We’ve shown that certified results are nearly always reliable; however, we’d also like some insight into the proportion of results which we fail to certify that are actually reliable, to confirm that the test aligns with our objective. We use reliable here in the fairly strong sense that the confidence interval is well calibrated. Specifically, for the 50% and 90% confidence intervals, we count the proportion of uncertified results for which the confidence interval empirical calibration has an acceptable margin of error, given the number of trials used to estimate it. Using this procedure, the false positive rate across all experiments is around 1%. This agrees well with the failure rate we expect by chance, given our test parameters, and confirms the assumption underlying the test.

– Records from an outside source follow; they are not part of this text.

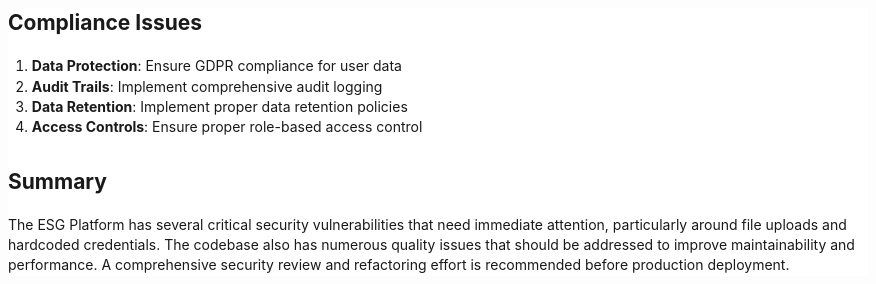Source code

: ## Compliance Issues

1. **Data Protection**: Ensure GDPR compliance for user data
2. **Audit Trails**: Implement comprehensive audit logging
3. **Data Retention**: Implement proper data retention policies
4. **Access Controls**: Ensure proper role-based access control

## Summary

The ESG Platform has several critical security vulnerabilities that need immediate attention, particularly around file uploads and hardcoded credentials. The codebase also has numerous quality issues that should be addressed to improve maintainability and performance. A comprehensive security review and refactoring effort is recommended before production deployment.
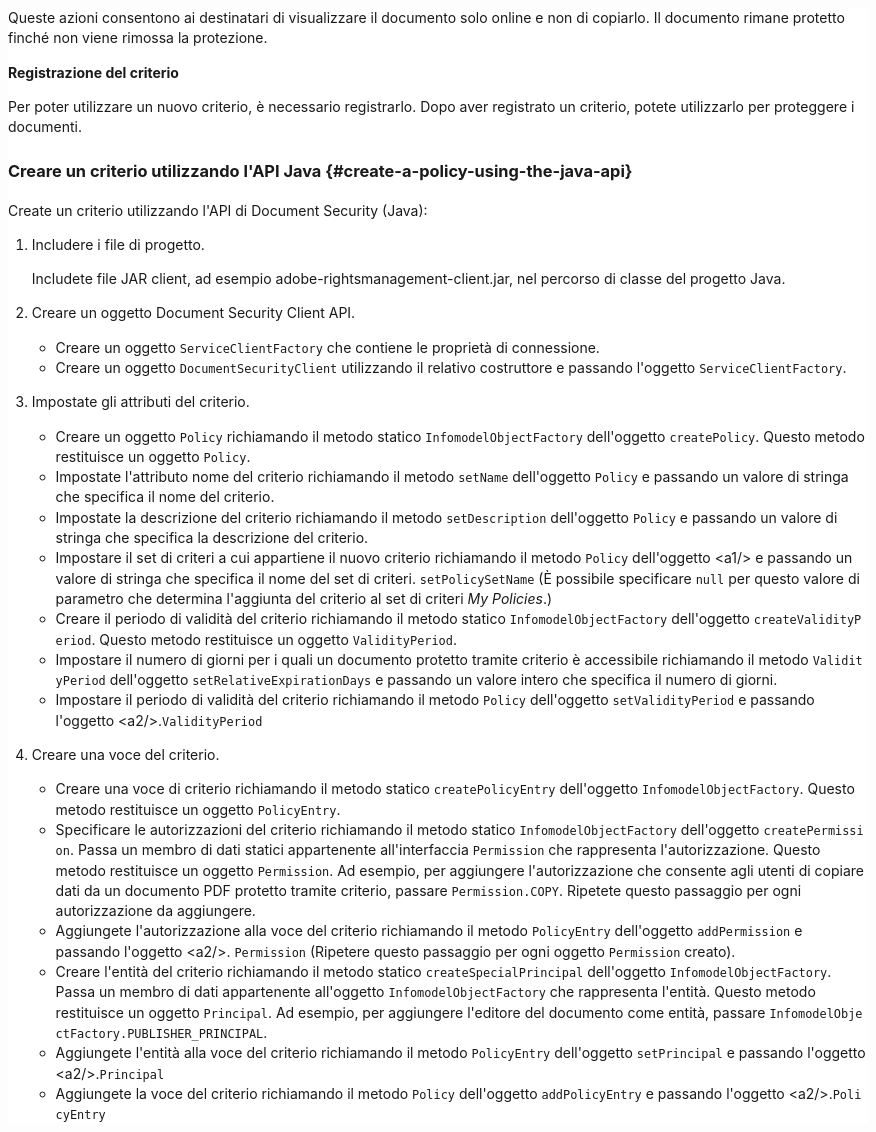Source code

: Queste azioni consentono ai destinatari di visualizzare il documento solo online e non di copiarlo. Il documento rimane protetto finché non viene rimossa la protezione.

**Registrazione del criterio**

Per poter utilizzare un nuovo criterio, è necessario registrarlo. Dopo aver registrato un criterio, potete utilizzarlo per proteggere i documenti.

### Creare un criterio utilizzando l&#39;API Java {#create-a-policy-using-the-java-api}

Create un criterio utilizzando l&#39;API di Document Security (Java):

1. Includere i file di progetto.

   Includete file JAR client, ad esempio adobe-rightsmanagement-client.jar, nel percorso di classe del progetto Java.

1. Creare un oggetto Document Security Client API.

   * Creare un oggetto `ServiceClientFactory` che contiene le proprietà di connessione.
   * Creare un oggetto `DocumentSecurityClient` utilizzando il relativo costruttore e passando l&#39;oggetto `ServiceClientFactory`.

1. Impostate gli attributi del criterio.

   * Creare un oggetto `Policy` richiamando il metodo statico `InfomodelObjectFactory` dell&#39;oggetto `createPolicy`. Questo metodo restituisce un oggetto `Policy`.
   * Impostate l&#39;attributo nome del criterio richiamando il metodo `setName` dell&#39;oggetto `Policy` e passando un valore di stringa che specifica il nome del criterio.
   * Impostate la descrizione del criterio richiamando il metodo `setDescription` dell&#39;oggetto `Policy` e passando un valore di stringa che specifica la descrizione del criterio.
   * Impostare il set di criteri a cui appartiene il nuovo criterio richiamando il metodo `Policy` dell&#39;oggetto &lt;a1/> e passando un valore di stringa che specifica il nome del set di criteri. `setPolicySetName` (È possibile specificare `null` per questo valore di parametro che determina l&#39;aggiunta del criterio al set di criteri *My Policies*.)
   * Creare il periodo di validità del criterio richiamando il metodo statico `InfomodelObjectFactory` dell&#39;oggetto `createValidityPeriod`. Questo metodo restituisce un oggetto `ValidityPeriod`.
   * Impostare il numero di giorni per i quali un documento protetto tramite criterio è accessibile richiamando il metodo `ValidityPeriod` dell&#39;oggetto `setRelativeExpirationDays` e passando un valore intero che specifica il numero di giorni.
   * Impostare il periodo di validità del criterio richiamando il metodo `Policy` dell&#39;oggetto `setValidityPeriod` e passando l&#39;oggetto &lt;a2/>.`ValidityPeriod`

1. Creare una voce del criterio.

   * Creare una voce di criterio richiamando il metodo statico `createPolicyEntry` dell&#39;oggetto `InfomodelObjectFactory`. Questo metodo restituisce un oggetto `PolicyEntry`.
   * Specificare le autorizzazioni del criterio richiamando il metodo statico `InfomodelObjectFactory` dell&#39;oggetto `createPermission`. Passa un membro di dati statici appartenente all&#39;interfaccia `Permission` che rappresenta l&#39;autorizzazione. Questo metodo restituisce un oggetto `Permission`. Ad esempio, per aggiungere l&#39;autorizzazione che consente agli utenti di copiare dati da un documento PDF protetto tramite criterio, passare `Permission.COPY`. Ripetete questo passaggio per ogni autorizzazione da aggiungere.
   * Aggiungete l&#39;autorizzazione alla voce del criterio richiamando il metodo `PolicyEntry` dell&#39;oggetto `addPermission` e passando l&#39;oggetto &lt;a2/>. `Permission` (Ripetere questo passaggio per ogni oggetto `Permission` creato).
   * Creare l&#39;entità del criterio richiamando il metodo statico `createSpecialPrincipal` dell&#39;oggetto `InfomodelObjectFactory`. Passa un membro di dati appartenente all&#39;oggetto `InfomodelObjectFactory` che rappresenta l&#39;entità. Questo metodo restituisce un oggetto `Principal`. Ad esempio, per aggiungere l&#39;editore del documento come entità, passare `InfomodelObjectFactory.PUBLISHER_PRINCIPAL`.
   * Aggiungete l&#39;entità alla voce del criterio richiamando il metodo `PolicyEntry` dell&#39;oggetto `setPrincipal` e passando l&#39;oggetto &lt;a2/>.`Principal`
   * Aggiungete la voce del criterio richiamando il metodo `Policy` dell&#39;oggetto `addPolicyEntry` e passando l&#39;oggetto &lt;a2/>.`PolicyEntry`
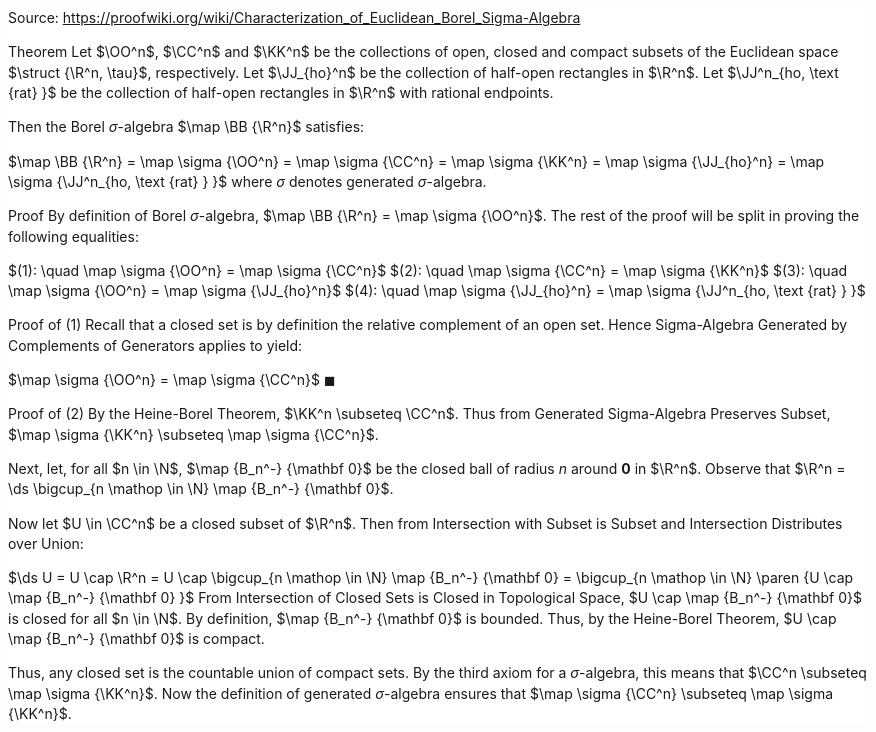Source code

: # 

Source: https://proofwiki.org/wiki/Characterization_of_Euclidean_Borel_Sigma-Algebra



Theorem
Let $\OO^n$, $\CC^n$ and $\KK^n$ be the collections of open, closed and compact subsets of the Euclidean space $\struct {\R^n, \tau}$, respectively.
Let $\JJ_{ho}^n$ be the collection of half-open rectangles in $\R^n$.
Let $\JJ^n_{ho, \text {rat} }$ be the collection of half-open rectangles in $\R^n$ with rational endpoints.

Then the Borel $\sigma$-algebra $\map \BB {\R^n}$ satisfies:

$\map \BB {\R^n} = \map \sigma {\OO^n} = \map \sigma {\CC^n} = \map \sigma {\KK^n} = \map \sigma {\JJ_{ho}^n} = \map \sigma {\JJ^n_{ho, \text {rat} } }$
where $\sigma$ denotes generated $\sigma$-algebra.


Proof
By definition of Borel $\sigma$-algebra, $\map \BB {\R^n} = \map \sigma {\OO^n}$.
The rest of the proof will be split in proving the following equalities:

$(1): \quad \map \sigma {\OO^n} = \map \sigma {\CC^n}$
$(2): \quad \map \sigma {\CC^n} = \map \sigma {\KK^n}$
$(3): \quad \map \sigma {\OO^n} = \map \sigma {\JJ_{ho}^n}$
$(4): \quad \map \sigma {\JJ_{ho}^n} = \map \sigma {\JJ^n_{ho, \text {rat} } }$


Proof of $(1)$
Recall that a closed set is by definition the relative complement of an open set.
Hence Sigma-Algebra Generated by Complements of Generators applies to yield:

$\map \sigma {\OO^n} = \map \sigma {\CC^n}$
$\blacksquare$


Proof of $(2)$
By the Heine-Borel Theorem, $\KK^n \subseteq \CC^n$.
Thus from Generated Sigma-Algebra Preserves Subset, $\map \sigma {\KK^n} \subseteq \map \sigma {\CC^n}$.

Next, let, for all $n \in \N$, $\map {B_n^-} {\mathbf 0}$ be the closed ball of radius $n$ around $\mathbf 0$ in $\R^n$.
Observe that $\R^n = \ds \bigcup_{n \mathop \in \N} \map {B_n^-} {\mathbf 0}$.

Now let $U \in \CC^n$ be a closed subset of $\R^n$.
Then from Intersection with Subset is Subset and Intersection Distributes over Union:

$\ds U = U \cap \R^n = U \cap \bigcup_{n \mathop \in \N} \map {B_n^-} {\mathbf 0} = \bigcup_{n \mathop \in \N} \paren {U \cap \map {B_n^-} {\mathbf 0} }$
From Intersection of Closed Sets is Closed in Topological Space, $U \cap \map {B_n^-} {\mathbf 0}$ is closed for all $n \in \N$.
By definition, $\map {B_n^-} {\mathbf 0}$ is bounded.
Thus, by the Heine-Borel Theorem, $U \cap \map {B_n^-} {\mathbf 0}$ is compact.

Thus, any closed set is the countable union of compact sets.
By the third axiom for a $\sigma$-algebra, this means that $\CC^n \subseteq \map \sigma {\KK^n}$.
Now the definition of generated $\sigma$-algebra ensures that $\map \sigma {\CC^n} \subseteq \map \sigma {\KK^n}$.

Finally, to better understand the difference between certified and uncertified results, Figure 4 shows the error distribution of the ratio of the estimated statistics' errors and half the 90% confidence interval for the reliable and unreliable results separately. Note that we truncated the range for uncertified intervals.

Wrapping up

In this post, we present the background behind our approach for quickly estimating ES|QL queries and providing an indication of their errors. To do this, we developed an effective confidence interval mechanism that allows us to provide error estimates. Our approach also allows us to estimate confidence intervals for quantities derived from sampled statistics via other pipeline operations. Quantifying the error comes with a relatively small overhead compared to just estimating the query. Finally, we developed a statistical test to certify results we return. Values that aren’t certified can still be accurate, but we’re less confident in them.

As well as testing the feature on a range of real-world use cases, which we discuss in our companion post, we tested the error estimation by extensive simulation across a range of data characteristics, sample sizes, aggregation functions, and confidence levels. This showed confidence intervals are well calibrated, and the interval itself provides a good approximation of the actual error we observe in the estimates. Finally, we showed that we were able to certify intervals with a low false negative rate.